Department of Emergency Surgery, St. Orsola University Hospital, Alma Mater Studiorum, Bologna, Italy.
Department of Emergency Surgery, St. Orsola University Hospital, Alma Mater Studiorum, Bologna, Italy -
Minerva Chir. 2020 Jun;75(3):141-152. doi: 10.23736/S0026-4733.20.08228-0. Epub 2020 Mar 4.
Laparoscopic cholecystectomy represents the gold standard technique for the treatment of lithiasic gallbladder disease. Although it has many advantages, laparoscopic cholecystectomy is not risk-free and in special situations there is a need for conversion into an open procedure, in order to minimize postoperative complications and to complete the procedure safely. The aim of this study was to identify factors that can predict the conversion to open cholecystectomy.

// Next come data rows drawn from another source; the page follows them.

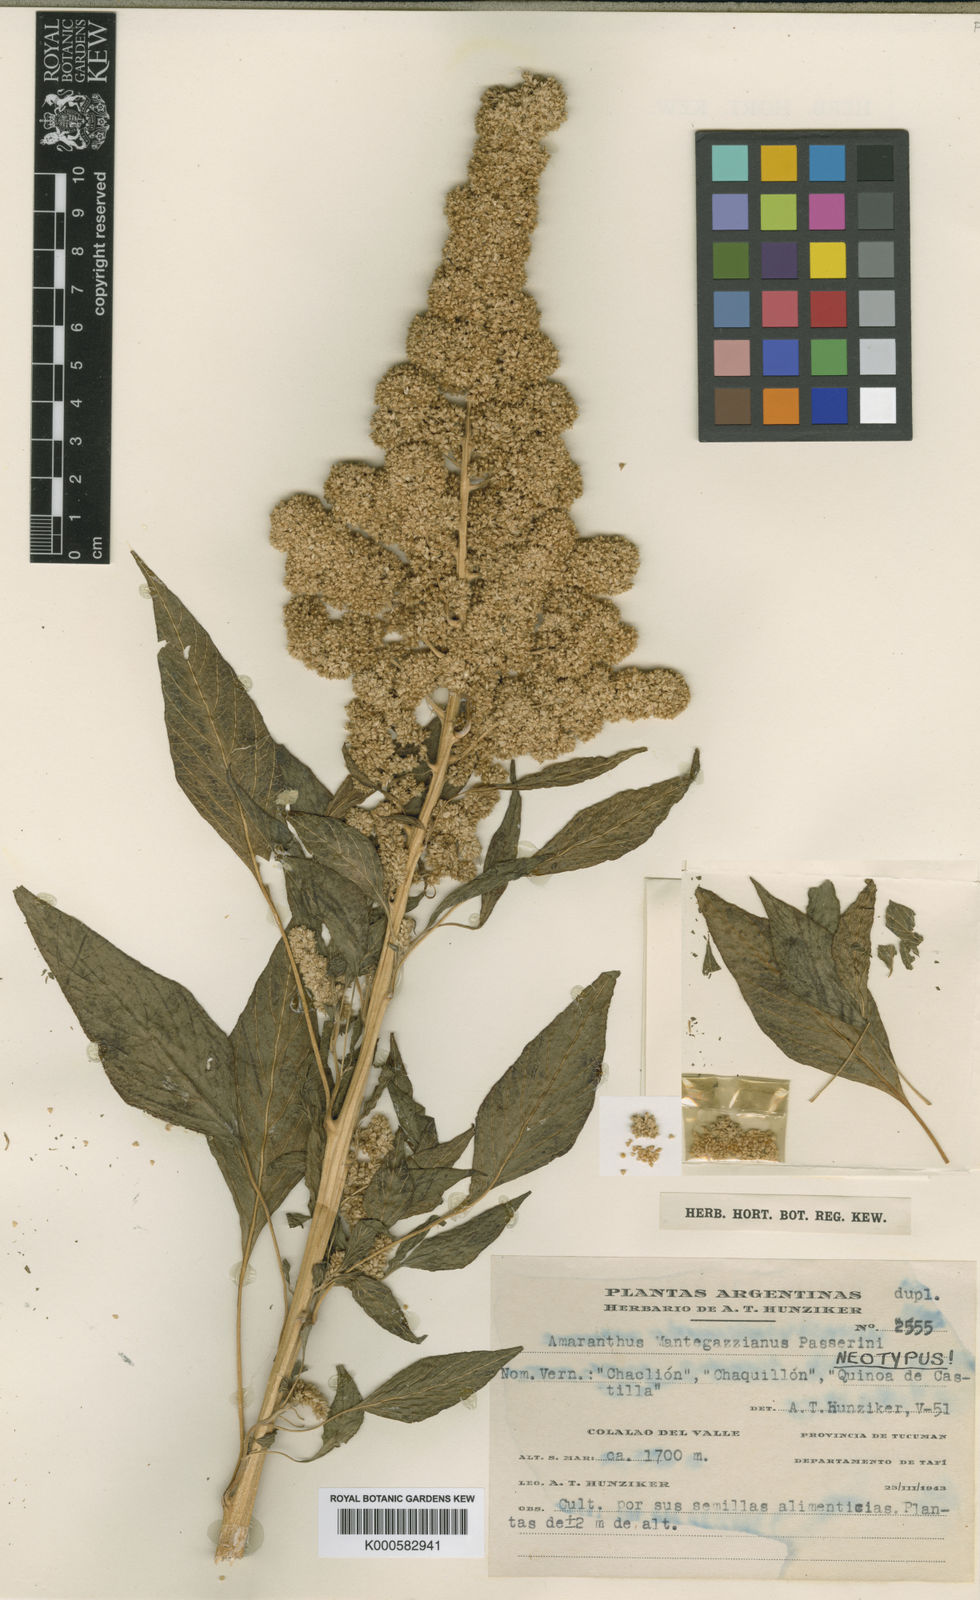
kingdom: Plantae
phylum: Tracheophyta
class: Magnoliopsida
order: Caryophyllales
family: Amaranthaceae
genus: Amaranthus
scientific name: Amaranthus caudatus
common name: Love-lies-bleeding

We analyzed 1323 patients undergoing laparoscopic cholecystectomy over the last five years at St. Orsola University Hospital-Bologna and Umberto I University Hospital-Rome. Among these, 116 patients (8.7%) were converted into laparotomic cholecystectomy. Clinical, demographic, surgical and pathological data from these patients were included in a prospective database. A univariate analysis was performed followed by a multivariate logistic regression.
On univariate analysis, the factors significantly correlated with conversion to open were the ASA score higher than 3 and the comorbidity, specifically cardiovascular disease, diabetes and chronic renal failure (P<0.001). Patients with a higher mean age had a higher risk of conversion to open (61.9±17.1 vs. 54.1±15.2, P<0.001). Previous abdominal surgery and previous episodes of cholecystitis and/or pancreatitis were not statistically significant factors for conversion. There were four deaths in the group of converted patients and two in the laparoscopic group (P<0.001). Operative morbility was higher in the conversion group (22% versus 8%, P<0.001). Multivariate analysis showed that the factors significantly correlated to conversion were: age <65 years old (P=0.031 OR: 1.6), ASA score 3-4 (P=0.013, OR:1.8), history of ERCP (P=0.16 OR:1.7), emergency procedure (P=0.011, OR:1.7); CRP higher than 0,5 (P<0.001, OR:3.3), acute cholecystitis (P<0.001, OR:1.4). Further multivariate analysis of morbidity, postoperative mortality and home discharge showed that conversion had a significant influence on overall post-operative complications (P=0.011, OR:2.01), while mortality (P=0.143) and discharge at home were less statistically influenced.
Our results show that most of the independent risk factors for conversion cannot be modified by delaying surgery. Many factors reported in the literature did not significantly impact conversion rates in our results.
腹腔镜胆囊切除术是治疗胆石性胆囊疾病的金标准技术。尽管它有很多优点,但腹腔镜胆囊切除术并非没有风险,在特殊情况下需要转为开腹手术,以最大限度地减少术后并发症并安全完成手术。本研究旨在确定可预测转为开腹手术的因素。
我们分析了过去五年在圣奥尔索拉大学医院-博洛尼亚和翁贝托一世大学医院-罗马接受腹腔镜胆囊切除术的 1323 名患者。其中,116 名患者(8.7%)转为开腹胆囊切除术。这些患者的临床、人口统计学、手术和病理数据被纳入一个前瞻性数据库。我们进行了单因素分析,然后进行了多变量逻辑回归。
单因素分析显示,与转为开腹手术相关的因素是 ASA 评分大于 3 分和合并症,特别是心血管疾病、糖尿病和慢性肾衰竭(P<0.001)。年龄较大的患者转为开腹手术的风险更高(61.9±17.1 岁 vs. 54.1±15.2 岁,P<0.001)。既往腹部手术、既往胆囊炎和/或胰腺炎发作不是转为开腹手术的统计学显著因素。在转为开腹手术的患者中有 4 例死亡,腹腔镜组有 2 例死亡(P<0.001)。手术发病率在转为开腹手术组较高(22%比 8%,P<0.001)。多因素分析显示,与转为开腹手术相关的因素是:年龄<65 岁(P=0.031,OR:1.6)、ASA 评分 3-4 分(P=0.013,OR:1.8)、ERCP 史(P=0.16,OR:1.7)、急诊手术(P=0.011,OR:1.7);CRP 高于 0.5(P<0.001,OR:3.3)、急性胆囊炎(P<0.001,OR:1.4)。进一步对发病率、术后死亡率和出院情况进行多因素分析显示,转为开腹手术对整体术后并发症有显著影响(P=0.011,OR:2.01),而死亡率(P=0.143)和出院在家的影响较小。
我们的结果表明,大多数可转化为独立风险因素的因素无法通过延迟手术来改变。我们的结果中,许多文献报道的因素并未显著影响转化率。